Fothergill took a moment to reply. He licked his lips, and I saw his eyes track across to a point on the wall in the shadow of the radiator below the left-hand window. To a patch of paint that was slightly lighter than the rest. A recent repair. Around an inch and a
half square. The kind of area a bullet could still make a mess of, even after passing through someone’s arm.

Immediately, that second, I knew what was coming my way. Housecleaning. Again. The most distasteful task there is. And I realized something else at the same moment. That there was another difference between my aunt and me.

It gives me no pleasure when my premonitions turn out to be right.

None at all.

TWO

Back in the far-off days of basic training, I remember the various exercises we took part in always started with a full, formal briefing.

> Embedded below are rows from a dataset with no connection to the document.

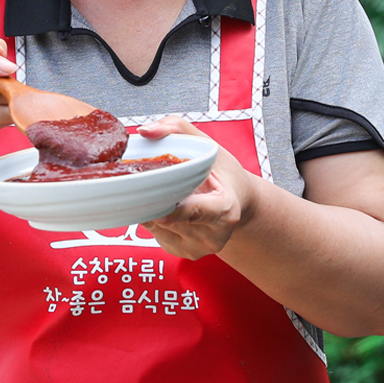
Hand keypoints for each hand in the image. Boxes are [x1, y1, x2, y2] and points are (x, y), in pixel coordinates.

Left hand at [139, 116, 256, 259]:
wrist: (238, 202)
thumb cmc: (224, 173)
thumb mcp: (208, 144)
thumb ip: (176, 129)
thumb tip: (145, 131)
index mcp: (225, 209)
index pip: (198, 212)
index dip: (175, 209)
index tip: (157, 204)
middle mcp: (213, 235)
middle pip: (168, 217)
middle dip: (153, 196)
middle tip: (145, 177)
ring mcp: (197, 248)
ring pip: (156, 225)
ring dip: (150, 205)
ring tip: (164, 189)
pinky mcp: (182, 253)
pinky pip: (154, 232)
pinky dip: (153, 215)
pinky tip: (166, 203)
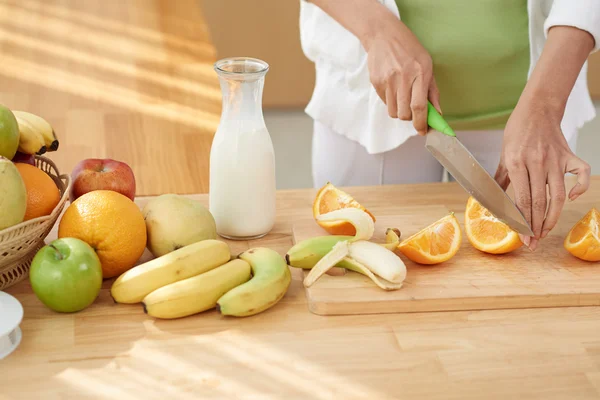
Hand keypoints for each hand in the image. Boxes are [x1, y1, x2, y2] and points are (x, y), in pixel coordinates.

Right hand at [363, 19, 440, 134]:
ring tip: (403, 98)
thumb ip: (432, 91)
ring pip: (394, 112)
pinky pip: (385, 103)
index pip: (419, 106)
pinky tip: (394, 88)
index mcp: (420, 73)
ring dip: (400, 111)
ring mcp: (387, 80)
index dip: (421, 123)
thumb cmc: (410, 50)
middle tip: (413, 111)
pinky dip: (391, 102)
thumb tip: (436, 114)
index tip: (423, 131)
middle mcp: (403, 77)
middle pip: (404, 114)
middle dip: (410, 118)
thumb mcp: (427, 65)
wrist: (384, 35)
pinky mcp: (376, 82)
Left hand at [494, 100, 590, 250]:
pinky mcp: (569, 155)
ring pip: (558, 195)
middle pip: (540, 202)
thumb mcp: (503, 154)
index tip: (522, 237)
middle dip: (536, 226)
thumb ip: (500, 179)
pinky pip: (581, 173)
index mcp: (517, 163)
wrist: (537, 109)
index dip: (523, 221)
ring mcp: (555, 159)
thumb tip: (491, 201)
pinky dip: (580, 187)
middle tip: (533, 242)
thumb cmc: (517, 131)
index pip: (522, 200)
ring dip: (553, 216)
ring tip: (546, 231)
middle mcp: (537, 162)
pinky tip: (573, 199)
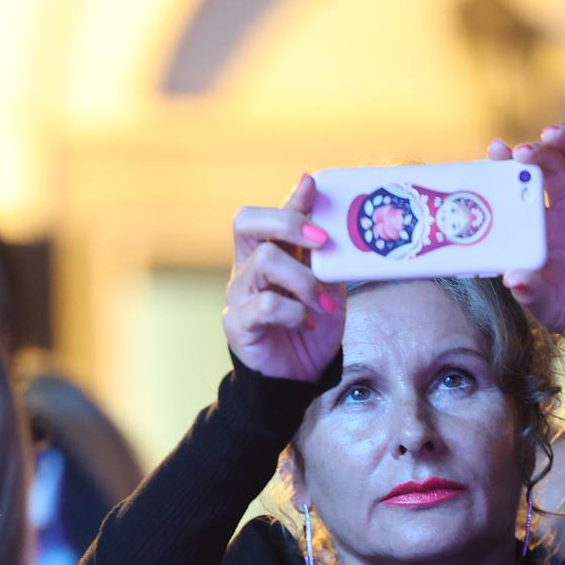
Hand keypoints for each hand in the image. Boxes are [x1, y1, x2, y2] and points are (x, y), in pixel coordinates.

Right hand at [222, 174, 345, 382]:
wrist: (301, 376)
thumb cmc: (311, 326)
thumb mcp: (326, 282)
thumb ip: (322, 250)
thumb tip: (326, 208)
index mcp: (264, 254)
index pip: (264, 214)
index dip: (288, 199)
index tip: (315, 187)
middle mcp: (245, 270)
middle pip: (246, 223)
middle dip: (288, 222)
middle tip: (322, 241)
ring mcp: (238, 296)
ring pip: (265, 261)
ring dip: (303, 279)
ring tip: (321, 304)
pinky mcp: (238, 324)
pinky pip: (265, 304)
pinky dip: (294, 311)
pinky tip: (306, 322)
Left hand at [489, 91, 564, 349]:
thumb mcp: (552, 309)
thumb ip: (532, 294)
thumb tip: (512, 278)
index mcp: (539, 229)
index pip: (517, 192)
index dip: (505, 171)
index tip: (493, 151)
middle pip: (545, 170)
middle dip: (533, 158)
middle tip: (523, 153)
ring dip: (564, 141)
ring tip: (550, 135)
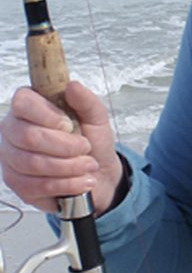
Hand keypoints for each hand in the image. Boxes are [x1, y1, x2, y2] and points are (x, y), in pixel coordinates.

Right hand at [0, 81, 124, 214]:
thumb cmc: (92, 140)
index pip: (22, 102)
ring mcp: (11, 157)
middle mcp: (13, 130)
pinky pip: (36, 186)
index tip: (69, 124)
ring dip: (69, 167)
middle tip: (86, 148)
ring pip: (33, 163)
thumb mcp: (97, 117)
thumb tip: (72, 85)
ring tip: (88, 166)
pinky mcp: (17, 183)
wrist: (99, 173)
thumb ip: (86, 100)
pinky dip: (66, 184)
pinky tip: (82, 181)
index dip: (46, 114)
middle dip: (65, 146)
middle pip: (28, 136)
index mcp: (29, 107)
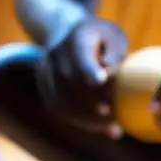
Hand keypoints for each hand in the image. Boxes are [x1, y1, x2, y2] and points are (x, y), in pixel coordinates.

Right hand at [37, 17, 128, 137]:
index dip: (88, 69)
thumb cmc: (100, 39)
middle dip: (93, 102)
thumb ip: (115, 52)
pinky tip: (101, 126)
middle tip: (116, 116)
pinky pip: (59, 108)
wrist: (67, 34)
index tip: (101, 80)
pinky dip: (80, 120)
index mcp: (76, 37)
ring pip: (61, 100)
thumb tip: (110, 70)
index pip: (80, 54)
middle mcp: (55, 53)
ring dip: (87, 117)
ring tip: (113, 126)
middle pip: (69, 81)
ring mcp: (45, 71)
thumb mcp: (114, 37)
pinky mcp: (44, 87)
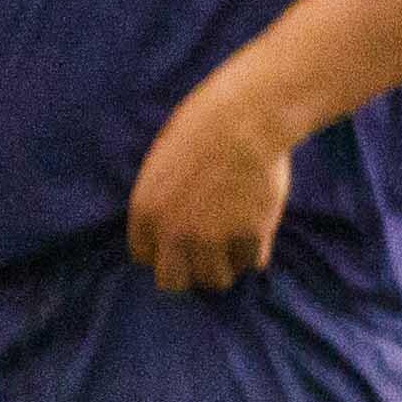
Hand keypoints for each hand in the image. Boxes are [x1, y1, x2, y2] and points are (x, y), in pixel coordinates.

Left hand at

In the early days of the course, the administrators made a point of giving us plenty of notice. They gave out printed timetables, and posted any amendments on the huge notice board that dominated the training school foyer. That way, if something went wrong with someone’s performance, the instructors knew the person’s underlying skills were to blame, rather than wondering if they’d just misunderstood their instructions. As time went on, though, things became less reliable. We’d find ourselves being dragged into a conference room at the end of a run or hauled out of bed in the middle of the night, when we were too tired to concentrate properly. We were given less time to absorb the information. And details that were always bang-on accurate at the start became increasingly vague and unreliable with each passing week.

At the time I thought this was all done to boost our powers of
initiative and self-reliance. It certainly did that. And whether this was an intended consequence or not, it taught us something else.

That however bleak things look at the outset, there’s a pretty high chance they’re going to get a whole lot worse.

Fothergill fetched some coffee, closed the door behind him, and told me how a man he’d known for ten years had tried to kill him.

“So who is this guy?” I said.

“His name’s Tony McIntyre,” he said. “He’s Scottish. A lieutenant commander, just like you. Five years’ less service, but a good man all the same. Or so I thought.”

“You worked with him in the past?”

“Four times. On four different continents. Plus another stint when we were instructors together. It’s funny how people’s paths keep crossing like that.”

“And he was recently posted here?”

“No. He was AWOL. Made it here under his own steam. Sought me out. Told me he’d gone off the rails—blamed some other people for it, of course—but said that he wanted to come clean.”

“Really? He just came out and told you that?”

“Yes. You’ve got to understand something. I’ve been around a while. People hear about me. And they’re only human. Sometimes they slip. This wasn’t the first time I’d been asked to help someone get back on his feet.”

“So what was it that tripped him up?”

“Weapons. The urge to steal them. Then sell them. To all sorts of shady characters, he said. For large sums of money.”

“That’s not good.”

“Actually, it was worse than just weapons. He’d got his hands on something really filthy. A canister of some kind of poison gas. Awful stuff, apparently.”

“Only one?”

“That’s more than enough.”

“Above the counter? Or below?”

“What do you think?”

“How did he come across it?”

“Goodness knows. But he’d been in Afghanistan for more than two years. Have you ever been there?”

“I can’t recall.”

“Well, I’ve been. Twice. And I can tell you—it’s crazy there. Absolute insanity. I’m not surprised by anything that finds its way over there. Or back out again.”